35840 Transforming Health Communication into Iterative User Experience Development

Michael Anton, Attendee, Federal Practice, IBM Globlal Business Services, Herndon, VA

Background:  In the information age, we are constantly bombarded by messages from multiple channels.  To ensure the right message is sent through the right channel and is being received requires intimate knowledge and understanding of your target audience.  Superior audience experience requires superior cross-channel integration across the organization and throughout the communication development process.
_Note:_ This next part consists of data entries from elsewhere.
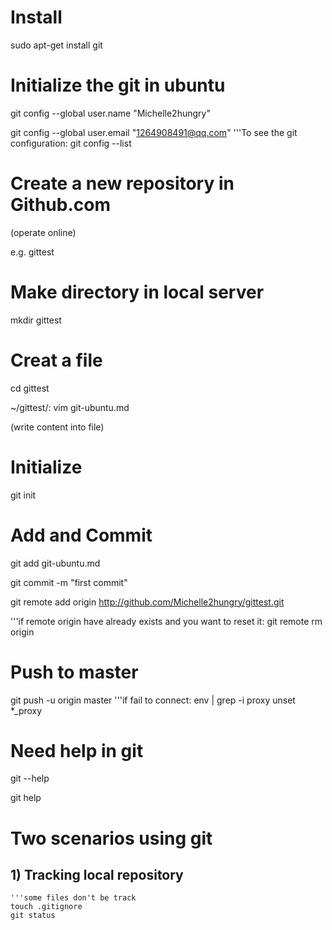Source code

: # Install
sudo apt-get install git


# Initialize the git in ubuntu
git config --global user.name "Michelle2hungry"

git config --global user.email "1264908491@qq.com"
    '''To see the git configuration: git config --list


# Create a new repository in Github.com
(operate online)

e.g. gittest


# Make directory in local server
mkdir gittest


# Creat a file
cd gittest

~/gittest/: vim git-ubuntu.md

(write content into file)

# Initialize
git init

# Add and Commit
git add git-ubuntu.md

git commit -m "first commit"

git remote add origin http://github.com/Michelle2hungry/gittest.git

'''if remote origin have already exists and you want to reset it:
        git remote rm origin

# Push to master
git push -u origin master
'''if fail to connect:
        env | grep -i proxy
        unset *_proxy

# Need help in git
git <verb> --help
    
git help <verb>

# Two scenarios using git
## 1) Tracking local repository
    '''some files don't be track
    touch .gitignore
    git status
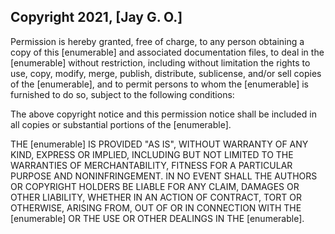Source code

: ## Copyright 2021, [Jay G. O.]

Permission is hereby granted, free of charge, to any person obtaining a copy of this [enumerable] and associated documentation files, to deal in the [enumerable] without restriction, including without limitation the rights to use, copy, modify, merge, publish, distribute, sublicense, and/or sell copies of the [enumerable], and to permit persons to whom the [enumerable] is furnished to do so, subject to the following conditions:

The above copyright notice and this permission notice shall be included in all copies or substantial portions of the [enumerable].

THE [enumerable] IS PROVIDED "AS IS", WITHOUT WARRANTY OF ANY KIND, EXPRESS OR IMPLIED, INCLUDING BUT NOT LIMITED TO THE WARRANTIES OF MERCHANTABILITY, FITNESS FOR A PARTICULAR PURPOSE AND NONINFRINGEMENT. IN NO EVENT SHALL THE AUTHORS OR COPYRIGHT HOLDERS BE LIABLE FOR ANY CLAIM, DAMAGES OR OTHER LIABILITY, WHETHER IN AN ACTION OF CONTRACT, TORT OR OTHERWISE, ARISING FROM, OUT OF OR IN CONNECTION WITH THE [enumerable] OR THE USE OR OTHER DEALINGS IN THE [enumerable].
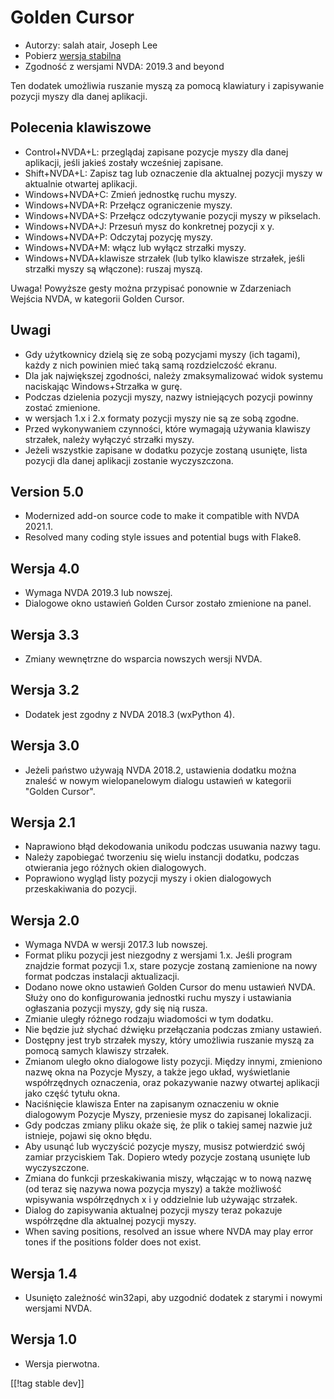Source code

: # Golden Cursor #

* Autorzy: salah atair, Joseph Lee
* Pobierz [wersja stabilna][1]
* Zgodność z wersjami NVDA: 2019.3 and beyond

Ten dodatek umożliwia ruszanie myszą za pomocą klawiatury i zapisywanie
pozycji myszy dla danej aplikacji.

## Polecenia klawiszowe

* Control+NVDA+L: przeglądaj zapisane pozycje myszy dla danej aplikacji,
  jeśli jakieś zostały wcześniej zapisane.
* Shift+NVDA+L: Zapisz tag lub oznaczenie dla aktualnej pozycji myszy w
  aktualnie otwartej aplikacji.
* Windows+NVDA+C: Zmień jednostkę ruchu myszy.
* Windows+NVDA+R: Przełącz ograniczenie myszy.
* Windows+NVDA+S: Przełącz odczytywanie pozycji myszy w pikselach.
* Windows+NVDA+J: Przesuń mysz do konkretnej pozycji x y.
* Windows+NVDA+P: Odczytaj pozycję myszy.
* Windows+NVDA+M: włącz lub wyłącz strzałki myszy.
* Windows+NVDA+klawisze strzałek (lub tylko klawisze strzałek, jeśli
  strzałki myszy są włączone): ruszaj myszą.

Uwaga! Powyższe gesty można przypisać ponownie w Zdarzeniach Wejścia NVDA, w
kategorii Golden Cursor.

## Uwagi

* Gdy użytkownicy dzielą się ze sobą pozycjami myszy (ich tagami), każdy z
  nich powinien mieć taką samą rozdzielczość ekranu.
* Dla jak największej zgodności, należy zmaksymalizować widok systemu
  naciskając Windows+Strzałka w gurę.
* Podczas dzielenia pozycji myszy, nazwy istniejących pozycji powinny zostać
  zmienione.
* w wersjach 1.x i 2.x formaty pozycji myszy nie są ze sobą zgodne.
* Przed wykonywaniem czynności, które wymagają używania klawiszy strzałek,
  należy wyłączyć strzałki myszy.
* Jeżeli wszystkie zapisane w dodatku pozycje zostaną usunięte, lista
  pozycji dla danej aplikacji zostanie wyczyszczona.

## Version 5.0

* Modernized add-on source code to make it compatible with NVDA 2021.1.
* Resolved many coding style issues and potential bugs with Flake8.

## Wersja 4.0

* Wymaga NVDA 2019.3 lub nowszej.
* Dialogowe okno ustawień Golden Cursor zostało zmienione na panel.

## Wersja 3.3

* Zmiany wewnętrzne do wsparcia nowszych wersji NVDA.

## Wersja 3.2

* Dodatek jest zgodny z NVDA 2018.3 (wxPython 4).

## Wersja 3.0

* Jeżeli państwo używają NVDA 2018.2, ustawienia dodatku można znaleść w
  nowym wielopanelowym  dialogu ustawień w kategorii "Golden Cursor".

## Wersja 2.1

* Naprawiono błąd dekodowania unikodu podczas usuwania nazwy tagu.
* Należy zapobiegać tworzeniu się wielu instancji dodatku, podczas
  otwierania jego różnych okien dialogowych.
* Poprawiono wygląd listy pozycji myszy i okien dialogowych przeskakiwania
  do pozycji.

## Wersja 2.0

* Wymaga NVDA w wersji 2017.3 lub nowszej.
* Format pliku pozycji jest niezgodny z wersjami 1.x. Jeśli program znajdzie
  format pozycji 1.x, stare pozycje zostaną zamienione na nowy format
  podczas instalacji aktualizacji.
* Dodano nowe okno ustawień Golden Cursor do menu ustawień NVDA. Służy ono
  do konfigurowania jednostki ruchu myszy i ustawiania ogłaszania pozycji
  myszy, gdy się nią rusza.
* Zmianie uległy różnego rodzaju wiadomości w tym dodatku.
* Nie będzie już słychać dźwięku przełączania podczas zmiany ustawień.
* Dostępny jest tryb strzałek myszy, który umożliwia ruszanie myszą za
  pomocą samych klawiszy strzałek.
* Zmianom uległo okno dialogowe listy pozycji. Między innymi, zmieniono
  nazwę okna na Pozycje Myszy, a także jego układ, wyświetlanie
  współrzędnych oznaczenia, oraz pokazywanie nazwy otwartej aplikacji jako
  część tytułu okna.
* Naciśnięcie klawisza Enter na zapisanym oznaczeniu w oknie dialogowym
  Pozycje Myszy, przeniesie mysz do zapisanej lokalizacji.
* Gdy podczas zmiany pliku okaże się, że plik o takiej samej nazwie już
  istnieje, pojawi się okno błędu.
* Aby usunąć lub wyczyścić pozycje myszy, musisz potwierdzić swój zamiar
  przyciskiem Tak. Dopiero wtedy pozycje zostaną usunięte lub wyczyszczone.
* Zmiana do funkcji przeskakiwania miszy, włączając w to nową nazwę (od
  teraz się nazywa nowa pozycja myszy) a także możliwość wpisywania
  współrzędnych x i y oddzielnie lub używając strzałek.
* Dialog do zapisywania aktualnej pozycji myszy teraz pokazuje współrzędne
  dla aktualnej pozycji myszy.
* When saving positions, resolved an issue where NVDA may play error tones
  if the positions folder does not exist.

## Wersja 1.4

* Usunięto zależność win32api, aby uzgodnić dodatek z starymi i nowymi
  wersjami NVDA.

## Wersja 1.0

* Wersja pierwotna.

[[!tag stable dev]]

[1]: https://addons.nvda-project.org/files/get.php?file=gc

[2]: https://addons.nvda-project.org/files/get.php?file=gc-dev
To understand the pressures on health organizations to communicate the right messages in a saturated market, they need to become more citizen-centric.  This era is the logical progression from the age of information as citizens are better informed and empowered through more access to information and to accessing alternatives than ever before.

Program background:  IBM was hired to radically change the patient experience for a medical organization.  The poster that will be displayed was a result of patient journey that mapped all one indiviaul's current and potential touch points with the organization.  Seeing the journey the citizen had with the organization helped the communication team to visualize the potential for improvements. This is an example of how IBM Interactive Experience Team was engaged with a health organization to help their management team envision improvements to the way they communicated and delivered services for all their citizens; so that they could ultimately deliver greater value in terms of the experience, improve user satisfaction, optimize cost to serve whilst maintaining quality of information.

Evaluation Methods and Results: 

The journey map looks at the experience from one individual’s perspective.  Several maps will help tell a story since experience differs for every individual.  Once you see all the touch points, the organization can begin to answer some of these questions and ultimately find better ways to communicate their messages.

  • How do we ensure consistent citizen experience across all touch points
  • How do we stay in front of citizen demands?
  • How can we better leverage analytics to become more citizen-centric and deliver a premiere experience?
  • What management, governance and organizational processes are impacted by a more significant shift to mobile and all other channels?
  • How do we assess the success of our mobility and multichannel initiatives?
  • Are we adopting the correct approach to message and communication development?
  • How do we most effectively design and develop to meet multiple device and platform needs?
  • What are current industry design and development standards?

Conclusions:  This health provider sought to transform their customer centric strategies, optimize cross-channel interactions, drive product and service innovation across digital initiatives, or streamline internal business processes, organizations can accomplish more by thinking about the individual first. In order to achieve true transformation, health organizations themselves need to function in a way that enables them to look at the citizen experience holistically.

Implications for research and/or practice:  Having a single view of the one citizen is just the start. The insight gained from that single view needs to permeate organizations from solution design to development to measurement, analysis and re-design. It needs to be incorporated into the evolution cycle and used to continually deliver improvements by adapting to user needs and preferences.